Throughout the last few newsletters, we’ve presented dozens of insights on how to get high performance and high mileage out of your business cards.
It’s time to wrap this series up with our final set of tips. As we do, keep this in mind: they’re called business cards for a reason. If your business isn’t plain and boring and static, then don’t make your business cards look that way. Find creative designs, uses, and methods of distribution for your business cards, so that they can get out into the world and do their job.
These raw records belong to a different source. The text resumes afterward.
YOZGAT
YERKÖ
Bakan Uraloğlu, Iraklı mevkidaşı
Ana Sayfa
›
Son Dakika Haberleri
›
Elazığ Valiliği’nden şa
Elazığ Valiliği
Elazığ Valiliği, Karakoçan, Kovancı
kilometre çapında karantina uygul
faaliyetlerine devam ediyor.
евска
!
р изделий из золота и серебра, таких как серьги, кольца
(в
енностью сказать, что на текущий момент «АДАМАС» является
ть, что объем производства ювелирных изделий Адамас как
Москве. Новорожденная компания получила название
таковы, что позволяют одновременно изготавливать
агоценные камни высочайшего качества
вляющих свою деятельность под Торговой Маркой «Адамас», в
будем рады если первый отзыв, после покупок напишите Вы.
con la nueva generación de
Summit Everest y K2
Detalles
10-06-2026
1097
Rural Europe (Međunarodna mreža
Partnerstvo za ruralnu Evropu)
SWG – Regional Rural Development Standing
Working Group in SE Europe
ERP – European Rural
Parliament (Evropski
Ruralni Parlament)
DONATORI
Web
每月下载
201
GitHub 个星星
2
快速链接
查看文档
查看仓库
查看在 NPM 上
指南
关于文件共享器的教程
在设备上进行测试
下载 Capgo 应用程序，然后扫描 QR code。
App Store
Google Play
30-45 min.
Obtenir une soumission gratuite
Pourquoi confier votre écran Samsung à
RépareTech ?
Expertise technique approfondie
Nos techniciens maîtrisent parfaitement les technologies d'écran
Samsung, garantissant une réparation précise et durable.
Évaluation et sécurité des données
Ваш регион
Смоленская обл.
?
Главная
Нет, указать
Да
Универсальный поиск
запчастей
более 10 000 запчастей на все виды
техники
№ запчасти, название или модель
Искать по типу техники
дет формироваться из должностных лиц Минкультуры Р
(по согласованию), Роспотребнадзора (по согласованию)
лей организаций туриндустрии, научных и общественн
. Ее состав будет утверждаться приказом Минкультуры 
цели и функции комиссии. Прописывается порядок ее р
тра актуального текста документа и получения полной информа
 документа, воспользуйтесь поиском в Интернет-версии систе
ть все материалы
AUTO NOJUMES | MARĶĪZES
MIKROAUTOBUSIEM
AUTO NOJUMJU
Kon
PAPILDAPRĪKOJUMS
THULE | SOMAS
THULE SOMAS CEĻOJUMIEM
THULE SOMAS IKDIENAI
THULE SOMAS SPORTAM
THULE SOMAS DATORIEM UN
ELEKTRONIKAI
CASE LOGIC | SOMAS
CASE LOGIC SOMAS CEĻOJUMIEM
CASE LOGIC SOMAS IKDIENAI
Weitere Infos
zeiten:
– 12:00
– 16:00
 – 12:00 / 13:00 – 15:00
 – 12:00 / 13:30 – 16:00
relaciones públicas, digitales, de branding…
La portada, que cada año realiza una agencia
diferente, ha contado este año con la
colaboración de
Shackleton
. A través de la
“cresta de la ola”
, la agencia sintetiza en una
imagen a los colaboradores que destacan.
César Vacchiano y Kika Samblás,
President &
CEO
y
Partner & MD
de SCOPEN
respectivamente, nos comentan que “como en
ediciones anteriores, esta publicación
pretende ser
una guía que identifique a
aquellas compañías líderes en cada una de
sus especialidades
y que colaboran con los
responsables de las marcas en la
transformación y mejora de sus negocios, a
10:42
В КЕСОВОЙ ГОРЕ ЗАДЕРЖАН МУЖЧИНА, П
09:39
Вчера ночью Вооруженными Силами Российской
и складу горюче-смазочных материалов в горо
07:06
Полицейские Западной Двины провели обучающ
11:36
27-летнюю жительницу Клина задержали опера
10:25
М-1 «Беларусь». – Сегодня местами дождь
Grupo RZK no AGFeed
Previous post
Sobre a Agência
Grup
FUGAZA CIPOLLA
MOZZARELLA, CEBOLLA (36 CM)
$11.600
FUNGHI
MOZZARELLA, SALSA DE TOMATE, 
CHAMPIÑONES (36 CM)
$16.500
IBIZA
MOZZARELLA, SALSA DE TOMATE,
For example, when you return a DVD to the video rental store, stick one of your cards into the case behind the disc, so that the next renter will find it. This works particularly well when the card has a coupon or discount offer on the back.
Try Some Trivia
Lots of marketers talk about using business cards to drive people to their website. The reasons are fairly obvious. Drive a homeowner to your website and you have the opportunity to communicate much more than is possible within the limited confines of a business card. But how?
One possible way to drive traffic is to post simple trivia questions on the back of your business cards with a link to the answers on your site. For example:
Name the first pitcher to hit a grand slam in the World Series.
Bonus - The top pitcher on the same staff hit a grand slam during the championship series. Name him.
Double Bonus - The number three pitcher became the most famous of the three. Name him.
If you want the answer, e-mail me at [email protected]. (Yes, this is a test. It’s designed not only to see how many people have read this far, but also to see how well you know your baseball trivia.)
Use “Famous” Quotations Carefully
Many contractors put a quote (falsely) attributed to John Ruskin on their business cards: There is nothing in the world that some man cannot make a little worse and sell a little cheaper, and he who considers price only is that man's lawful prey.
Ruskin never wrote or said this quote, according to Ruth Hutchison from the Ruskin Centre at the University of Lancaster. “We have been asked many times about this quote, or similar versions of it, and have never been able to identify it as being by Ruskin. We suspect that it has been wrongly attributed to him in the past and found its way into a book of quotations or something like that.”
Worse than the inaccuracy is the thing is says about your company: you’re signaling you cost more before you’ve built value. All the prospect can hear is your trumpet sound that you cost more.
Play the Accordian
Beyond the standard business card, consider “tent” cards. These are multi-fold cards that can open like an accordion. They offer the opportunity to really expand the message presented with a business card.
When designing these cards, pay attention to the manner in which the card folds, and the information that is revealed with each panel.
Get ‘Em Into the Public
A great way to merchandise your cards is to buy some low-cost business card holders and double-sided tape. Put the holders up near community bulletin boards, in public parking garages, and other locations.
Every week, I make the rounds and drop off targeted discount business cards (i.e., cards with special discounts for the groups who frequent the location). People will take the cards and, every now and then, call.
Keep it Clean and Simple
One of the common errors in business card design is to put too much information on the card. Sometimes less is more, especially if it confuses people about what it is that you do, makes it hard to find your contact information, or gives the card a messy, disorganized appearance.
Use a graphic designer or business card specialist to give your cards a professional, polished look.
Say you can’t help yourself. You simply have more information to convey than can be communicated on a business card. If you do not want to use a tent card or multi-fold card, create a second card. Call it your “Page 2” card. Add any supplementary information that you left off the main card.
A Page 2 card should have contact information for your company, of course. But, you can dispense with your name and job title. You can also have more than one Page 2 card. You can develop one for the residential market that lists products, services, and reasons to do business with your company.
You can create an entirely different Page 2 card for the commercial market that lists achievements, qualifications, and so on. The Page 2 card allows you to appear specialized in whatever area is of concern to the prospect you meet. Get creative.
Set a Distribution Goal
Business cards are one of the lowest cost and most effective means of marketing your business you can find. If you go to the trouble to create professional and unique business cards, you don’t want to keep them to yourself.
So, last but not least, set a goal for card distribution. Every day set a goal to distribute a certain number of business cards. It may be two. It may be five. The goal forces you to think creatively about passing out your cards. Ultimately, the more cards you distribute, the more business you'll generate.